Ref: https://bugzilla.redhat.com/show_bug.cgi?id=1607223Closes: #1469
Approved by: jlebon
This entirely drops out Sphinx as well as python-devel from our
builds, makes builds faster, and silences a lot of warnings too.
Update submodule: libdnf
Closes: #1480
Approved by: jlebon
Skip building man pages and HTML docs for our embedded libdnf to speed
up builds.
This bump also pulls in a fix to ensure we never try to install src
packages from `dnf_context_install()`.
See: https://github.com/projectatomic/libdnf/pull/3
Update submodule: libdnf
Closes: #1463
Approved by: jlebon
Probably at some point libdnf will drop py2 support, but the
main reason I'm doing this is avoids a python2 dependency
for rpm-ostree for distributions that don't want that.
Note of course rpm-ostree itself doesn't use python, libdnf does.

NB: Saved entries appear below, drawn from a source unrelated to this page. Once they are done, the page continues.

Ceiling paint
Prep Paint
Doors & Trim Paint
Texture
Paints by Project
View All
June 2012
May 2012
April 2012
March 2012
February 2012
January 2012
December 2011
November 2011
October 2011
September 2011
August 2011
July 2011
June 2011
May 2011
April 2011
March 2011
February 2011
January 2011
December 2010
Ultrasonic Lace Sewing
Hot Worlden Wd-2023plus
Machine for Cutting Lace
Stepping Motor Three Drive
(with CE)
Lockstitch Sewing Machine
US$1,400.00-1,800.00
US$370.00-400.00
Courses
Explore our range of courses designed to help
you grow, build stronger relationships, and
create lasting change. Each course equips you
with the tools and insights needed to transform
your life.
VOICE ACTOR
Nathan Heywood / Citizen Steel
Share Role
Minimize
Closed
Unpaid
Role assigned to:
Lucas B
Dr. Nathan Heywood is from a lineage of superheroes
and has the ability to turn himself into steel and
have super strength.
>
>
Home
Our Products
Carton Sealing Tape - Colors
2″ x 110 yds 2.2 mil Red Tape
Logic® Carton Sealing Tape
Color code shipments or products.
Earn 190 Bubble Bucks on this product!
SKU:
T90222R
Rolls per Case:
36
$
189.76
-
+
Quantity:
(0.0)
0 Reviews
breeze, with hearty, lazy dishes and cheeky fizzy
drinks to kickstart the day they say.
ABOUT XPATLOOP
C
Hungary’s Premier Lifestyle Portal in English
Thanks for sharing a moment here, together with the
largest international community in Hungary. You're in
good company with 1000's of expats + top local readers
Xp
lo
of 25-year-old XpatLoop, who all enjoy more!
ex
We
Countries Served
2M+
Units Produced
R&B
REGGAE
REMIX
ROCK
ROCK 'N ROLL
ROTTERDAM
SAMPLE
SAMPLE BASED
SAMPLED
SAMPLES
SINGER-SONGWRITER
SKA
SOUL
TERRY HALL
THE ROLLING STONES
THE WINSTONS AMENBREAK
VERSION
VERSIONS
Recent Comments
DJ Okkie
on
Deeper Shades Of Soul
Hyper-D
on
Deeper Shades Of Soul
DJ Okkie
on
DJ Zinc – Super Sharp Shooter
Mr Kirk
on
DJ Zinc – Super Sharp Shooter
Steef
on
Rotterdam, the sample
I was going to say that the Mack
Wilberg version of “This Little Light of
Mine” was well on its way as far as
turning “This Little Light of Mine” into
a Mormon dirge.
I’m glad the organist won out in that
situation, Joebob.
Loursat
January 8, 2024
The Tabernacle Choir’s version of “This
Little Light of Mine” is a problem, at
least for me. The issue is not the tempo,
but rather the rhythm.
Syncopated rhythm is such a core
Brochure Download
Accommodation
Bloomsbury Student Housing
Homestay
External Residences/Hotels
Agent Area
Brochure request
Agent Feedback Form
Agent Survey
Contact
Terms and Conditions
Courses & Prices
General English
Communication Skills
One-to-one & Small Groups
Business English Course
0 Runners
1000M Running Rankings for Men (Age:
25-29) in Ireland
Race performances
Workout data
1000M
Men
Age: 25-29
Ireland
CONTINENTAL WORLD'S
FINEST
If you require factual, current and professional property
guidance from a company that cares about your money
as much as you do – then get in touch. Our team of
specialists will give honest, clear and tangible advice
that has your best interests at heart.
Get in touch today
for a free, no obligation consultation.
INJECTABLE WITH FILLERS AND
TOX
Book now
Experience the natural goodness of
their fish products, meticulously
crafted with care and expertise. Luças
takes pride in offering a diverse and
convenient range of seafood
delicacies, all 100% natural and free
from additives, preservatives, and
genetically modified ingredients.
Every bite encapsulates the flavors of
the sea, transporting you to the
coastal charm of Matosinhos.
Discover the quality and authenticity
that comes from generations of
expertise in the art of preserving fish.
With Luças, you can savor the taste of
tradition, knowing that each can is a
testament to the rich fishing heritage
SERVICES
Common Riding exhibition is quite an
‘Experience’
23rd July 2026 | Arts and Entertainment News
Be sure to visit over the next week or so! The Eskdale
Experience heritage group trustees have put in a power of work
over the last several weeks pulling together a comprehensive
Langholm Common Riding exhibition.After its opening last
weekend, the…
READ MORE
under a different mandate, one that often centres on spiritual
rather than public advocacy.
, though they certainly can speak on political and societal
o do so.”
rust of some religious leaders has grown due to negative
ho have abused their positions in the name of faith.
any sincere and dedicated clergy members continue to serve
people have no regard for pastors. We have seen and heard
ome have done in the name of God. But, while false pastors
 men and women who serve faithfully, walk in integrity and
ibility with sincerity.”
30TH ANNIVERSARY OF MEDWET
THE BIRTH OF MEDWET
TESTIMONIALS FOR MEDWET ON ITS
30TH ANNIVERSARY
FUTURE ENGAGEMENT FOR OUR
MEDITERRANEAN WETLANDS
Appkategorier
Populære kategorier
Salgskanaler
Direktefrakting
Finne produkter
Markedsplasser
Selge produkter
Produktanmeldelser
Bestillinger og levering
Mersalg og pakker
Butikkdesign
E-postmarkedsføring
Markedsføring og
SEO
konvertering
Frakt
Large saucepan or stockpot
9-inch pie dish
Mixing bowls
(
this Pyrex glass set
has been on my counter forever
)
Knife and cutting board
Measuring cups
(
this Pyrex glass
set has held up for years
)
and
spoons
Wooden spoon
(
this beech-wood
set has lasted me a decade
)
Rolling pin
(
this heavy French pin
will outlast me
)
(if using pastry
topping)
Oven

And only for the python bindings, which we don't use either. So
this is mostly just to DTRT automatically for the libdnf bits; down
the line we could probably add a patch to make the python fully
conditional.
Closes: #1460
Approved by: jlebon
Let's modernize and start supporting YAML treefiles. I'll dare make the
sweeping generalization that most people would prefer reading and
writing YAML over JSON.
This takes bits from coreos-assembler[1] that know how to serialize a
YAML file and spit it back out as a JSON and makes it into a shared lib
that we can link against. We could use this eventually for JSON inputs
as well to force a validation check before composing.
If we go this route, we could then turn on `--enable-rust` in FAHC for
now and drop the duplicate code in coreos-assembler.